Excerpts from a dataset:
· · · · · · ·

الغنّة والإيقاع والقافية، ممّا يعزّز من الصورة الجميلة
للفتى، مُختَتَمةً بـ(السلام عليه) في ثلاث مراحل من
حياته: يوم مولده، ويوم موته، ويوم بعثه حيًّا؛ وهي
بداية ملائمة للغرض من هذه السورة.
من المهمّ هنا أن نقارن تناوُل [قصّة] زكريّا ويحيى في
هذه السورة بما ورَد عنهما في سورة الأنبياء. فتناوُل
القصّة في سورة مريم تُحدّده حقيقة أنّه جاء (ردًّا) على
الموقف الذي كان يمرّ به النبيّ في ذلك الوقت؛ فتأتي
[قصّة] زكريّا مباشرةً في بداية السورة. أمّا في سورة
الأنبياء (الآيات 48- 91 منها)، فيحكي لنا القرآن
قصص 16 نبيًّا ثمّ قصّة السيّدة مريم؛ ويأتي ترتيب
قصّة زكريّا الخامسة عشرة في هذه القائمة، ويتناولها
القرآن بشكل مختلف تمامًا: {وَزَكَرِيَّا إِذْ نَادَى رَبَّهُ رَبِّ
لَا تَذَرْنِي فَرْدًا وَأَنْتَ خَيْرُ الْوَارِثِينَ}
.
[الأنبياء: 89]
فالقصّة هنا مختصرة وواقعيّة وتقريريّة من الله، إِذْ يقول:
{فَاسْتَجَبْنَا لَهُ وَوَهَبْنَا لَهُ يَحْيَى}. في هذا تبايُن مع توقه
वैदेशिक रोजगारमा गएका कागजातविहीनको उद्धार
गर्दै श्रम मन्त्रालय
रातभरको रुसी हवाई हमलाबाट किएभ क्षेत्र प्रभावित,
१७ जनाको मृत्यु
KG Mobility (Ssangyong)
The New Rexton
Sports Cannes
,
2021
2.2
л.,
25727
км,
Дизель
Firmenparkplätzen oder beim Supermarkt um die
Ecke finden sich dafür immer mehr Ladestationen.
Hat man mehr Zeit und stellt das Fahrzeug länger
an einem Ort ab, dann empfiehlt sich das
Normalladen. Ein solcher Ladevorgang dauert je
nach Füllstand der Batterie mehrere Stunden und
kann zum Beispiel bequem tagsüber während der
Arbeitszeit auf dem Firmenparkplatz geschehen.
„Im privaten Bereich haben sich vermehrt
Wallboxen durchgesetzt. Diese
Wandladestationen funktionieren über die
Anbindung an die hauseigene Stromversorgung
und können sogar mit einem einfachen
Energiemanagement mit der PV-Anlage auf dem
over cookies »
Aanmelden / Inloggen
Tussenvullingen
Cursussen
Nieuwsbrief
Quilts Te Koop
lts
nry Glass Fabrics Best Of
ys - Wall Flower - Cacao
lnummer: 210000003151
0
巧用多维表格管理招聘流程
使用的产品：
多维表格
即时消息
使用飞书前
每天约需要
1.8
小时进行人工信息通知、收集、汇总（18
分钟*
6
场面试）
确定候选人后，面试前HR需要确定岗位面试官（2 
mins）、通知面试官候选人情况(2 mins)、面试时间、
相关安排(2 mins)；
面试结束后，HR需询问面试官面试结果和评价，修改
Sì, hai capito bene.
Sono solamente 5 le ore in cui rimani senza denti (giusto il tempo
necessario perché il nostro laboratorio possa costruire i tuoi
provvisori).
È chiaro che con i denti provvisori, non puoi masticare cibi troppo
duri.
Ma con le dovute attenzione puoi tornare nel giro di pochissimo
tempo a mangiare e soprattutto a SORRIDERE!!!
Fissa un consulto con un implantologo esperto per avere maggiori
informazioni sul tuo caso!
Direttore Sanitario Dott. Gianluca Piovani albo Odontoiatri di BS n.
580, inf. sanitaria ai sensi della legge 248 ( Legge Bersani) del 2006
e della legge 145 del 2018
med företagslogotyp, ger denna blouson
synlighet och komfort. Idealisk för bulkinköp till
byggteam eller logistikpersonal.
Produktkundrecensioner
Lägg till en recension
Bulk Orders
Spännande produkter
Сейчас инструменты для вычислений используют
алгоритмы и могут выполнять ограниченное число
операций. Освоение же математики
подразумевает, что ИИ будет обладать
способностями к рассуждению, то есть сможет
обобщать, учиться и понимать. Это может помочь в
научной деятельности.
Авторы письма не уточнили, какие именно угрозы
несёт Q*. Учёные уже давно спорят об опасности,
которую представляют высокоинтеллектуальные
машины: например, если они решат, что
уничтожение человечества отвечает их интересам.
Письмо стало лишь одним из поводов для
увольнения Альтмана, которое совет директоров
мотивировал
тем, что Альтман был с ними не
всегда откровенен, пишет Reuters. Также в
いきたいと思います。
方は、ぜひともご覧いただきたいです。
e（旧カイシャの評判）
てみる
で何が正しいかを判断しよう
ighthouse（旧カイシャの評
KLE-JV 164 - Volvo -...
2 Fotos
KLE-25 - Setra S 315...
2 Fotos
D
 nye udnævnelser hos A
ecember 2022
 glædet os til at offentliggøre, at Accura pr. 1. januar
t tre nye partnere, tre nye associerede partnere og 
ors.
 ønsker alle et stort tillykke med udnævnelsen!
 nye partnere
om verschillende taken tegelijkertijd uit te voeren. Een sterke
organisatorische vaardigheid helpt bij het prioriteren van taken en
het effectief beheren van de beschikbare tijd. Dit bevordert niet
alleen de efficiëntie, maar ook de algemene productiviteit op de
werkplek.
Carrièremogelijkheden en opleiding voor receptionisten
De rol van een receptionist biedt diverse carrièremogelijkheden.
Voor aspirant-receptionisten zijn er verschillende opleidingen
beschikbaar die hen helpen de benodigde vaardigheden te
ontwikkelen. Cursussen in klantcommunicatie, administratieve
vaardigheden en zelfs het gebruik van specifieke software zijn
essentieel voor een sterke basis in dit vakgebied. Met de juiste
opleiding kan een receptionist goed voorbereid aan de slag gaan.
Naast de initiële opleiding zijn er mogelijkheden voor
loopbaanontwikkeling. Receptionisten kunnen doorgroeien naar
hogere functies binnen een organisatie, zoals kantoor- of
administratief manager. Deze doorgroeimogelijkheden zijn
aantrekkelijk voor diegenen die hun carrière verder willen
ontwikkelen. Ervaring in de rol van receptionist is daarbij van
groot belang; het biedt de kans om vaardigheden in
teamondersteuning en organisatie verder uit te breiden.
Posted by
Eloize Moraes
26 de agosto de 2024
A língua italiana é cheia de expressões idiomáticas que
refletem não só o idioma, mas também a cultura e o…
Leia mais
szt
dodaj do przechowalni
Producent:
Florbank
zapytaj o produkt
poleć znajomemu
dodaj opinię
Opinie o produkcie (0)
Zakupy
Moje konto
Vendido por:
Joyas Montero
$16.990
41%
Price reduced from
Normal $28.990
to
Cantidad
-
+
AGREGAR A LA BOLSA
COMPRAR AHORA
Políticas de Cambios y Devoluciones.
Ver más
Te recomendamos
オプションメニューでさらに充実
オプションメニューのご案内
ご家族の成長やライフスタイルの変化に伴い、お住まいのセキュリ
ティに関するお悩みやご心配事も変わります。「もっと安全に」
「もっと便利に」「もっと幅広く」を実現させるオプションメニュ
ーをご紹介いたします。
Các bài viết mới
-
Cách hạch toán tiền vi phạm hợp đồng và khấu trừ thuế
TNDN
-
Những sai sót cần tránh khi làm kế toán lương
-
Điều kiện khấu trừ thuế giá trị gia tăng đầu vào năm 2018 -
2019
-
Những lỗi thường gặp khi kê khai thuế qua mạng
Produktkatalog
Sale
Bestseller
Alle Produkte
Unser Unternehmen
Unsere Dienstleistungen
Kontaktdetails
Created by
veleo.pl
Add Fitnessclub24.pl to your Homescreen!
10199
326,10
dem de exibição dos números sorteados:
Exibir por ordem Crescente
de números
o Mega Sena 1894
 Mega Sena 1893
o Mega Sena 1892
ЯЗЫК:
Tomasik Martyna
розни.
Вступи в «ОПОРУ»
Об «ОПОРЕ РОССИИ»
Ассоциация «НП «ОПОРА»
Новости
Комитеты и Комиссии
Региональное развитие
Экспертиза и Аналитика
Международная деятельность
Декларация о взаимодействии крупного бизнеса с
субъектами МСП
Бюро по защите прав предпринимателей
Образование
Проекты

· · · · · · ·

■ Aim of the exercise ■
Quote the records above exactly, from the first line through the line containing "[الأنبياء: 89]", and nothing more.

■ Completed task ■
الغنّة والإيقاع والقافية، ممّا يعزّز من الصورة الجميلة
للفتى، مُختَتَمةً بـ(السلام عليه) في ثلاث مراحل من
حياته: يوم مولده، ويوم موته، ويوم بعثه حيًّا؛ وهي
بداية ملائمة للغرض من هذه السورة.
من المهمّ هنا أن نقارن تناوُل [قصّة] زكريّا ويحيى في
هذه السورة بما ورَد عنهما في سورة الأنبياء. فتناوُل
القصّة في سورة مريم تُحدّده حقيقة أنّه جاء (ردًّا) على
الموقف الذي كان يمرّ به النبيّ في ذلك الوقت؛ فتأتي
[قصّة] زكريّا مباشرةً في بداية السورة. أمّا في سورة
الأنبياء (الآيات 48- 91 منها)، فيحكي لنا القرآن
قصص 16 نبيًّا ثمّ قصّة السيّدة مريم؛ ويأتي ترتيب
قصّة زكريّا الخامسة عشرة في هذه القائمة، ويتناولها
القرآن بشكل مختلف تمامًا: {وَزَكَرِيَّا إِذْ نَادَى رَبَّهُ رَبِّ
لَا تَذَرْنِي فَرْدًا وَأَنْتَ خَيْرُ الْوَارِثِينَ}
.
[الأنبياء: 89]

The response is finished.